A police officer has to have a reasonable basis—one that can be articulated in court and be considered credible by a judge or a jury—for pulling the driver over to begin with. The legal term for this is probable cause. In the state of Missouri, simply driving away from a bar is not probable cause. Anonymous tips are not probable cause. The police officer must have some other reason for believing that the driver is violating the law. 

Validity of the Field Sobriety Test

The field tests drivers are put through really aren’t that easy. Even sober people can fail them at least half, and up to 2/3 of the time. Moreover, success or failure of a field sobriety test is highly subjective. If the results of this test were used as probable cause to get a blood test or a breathalyzer, then these latter tests may be illegally obtained evidence. Police dashboards have video cameras that must run during field tests, and defense counsel can gain access to the footage in the discovery process. 

Accuracy of the Breathalyzer

Even if a breathalyzer test was validly administered doesn’t mean that it’s accurate. Breathalyzer machines can be off for any number of reasons. The equipment itself has to be properly calibrated, and that must be documented. The officer using the equipment must be trained. And even at that, different types of foods, medications, and health conditions can give a false positive on a breathalyzer test. This includes everything from sweets to mouthwash to acid reflux. 
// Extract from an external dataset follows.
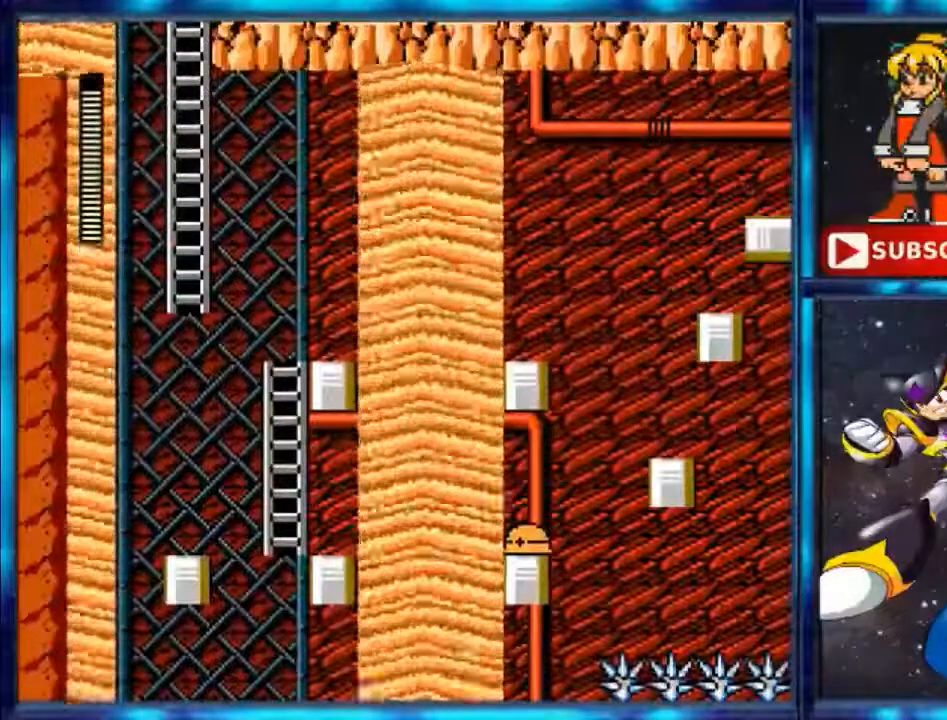
{"buttons": ["Y", "DPAD_LEFT"], "events": [[67, "A", "up"], [67, "DPAD_UP", "up"], [400, "Y", "down"]]}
Accuracy of the Blood Test

A blood test has its own share of vulnerabilities. The most obvious is that alcohol is used on the swab, and if it wasn’t administered properly, that alcohol may be the reason for the .08 or higher result. Blood must also meet rigid chain-of-custody requirements to ensure it’s being properly handled. Improper handling of blood is not just a procedural error. The blood sample could be altered, and errors on storage can impact the way the blood ferments, thus impacting the results of the test.